Filter these entries so that only lines with the word "publications" remain.

+++++

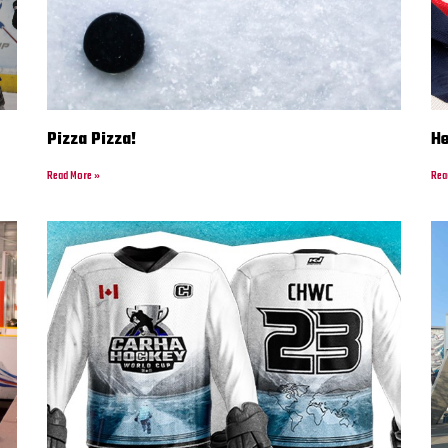
Pizza Pizza!
H
Read More »
Rea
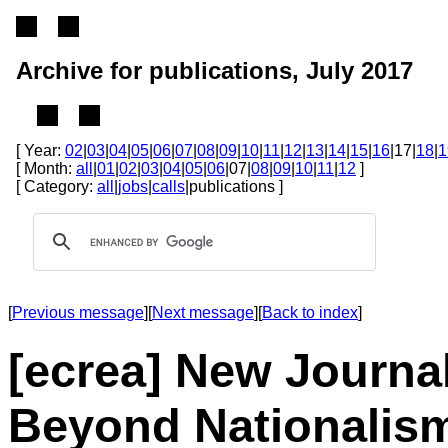
Archive for publications, July 2017
[ Year:
02
|
03
|
04
|
05
|
06
|
07
|
08
|
09
|
10
|
11
|
12
|
13
|
14
|
15
|
16
|17|
18
|
1
[ Month:
all
|
01
|
02
|
03
|
04
|
05
|
06
|07|
08
|
09
|
10
|
11
|
12
]
[ Category:
all
|
jobs
|
calls
|publications ]
[
Previous message
][
Next message
][
Back to index
]
[ecrea] New Journal
Beyond Nationalis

+++++

### [RESPONSE TO THIS EXERCISE]
Archive for publications, July 2017
|publications ]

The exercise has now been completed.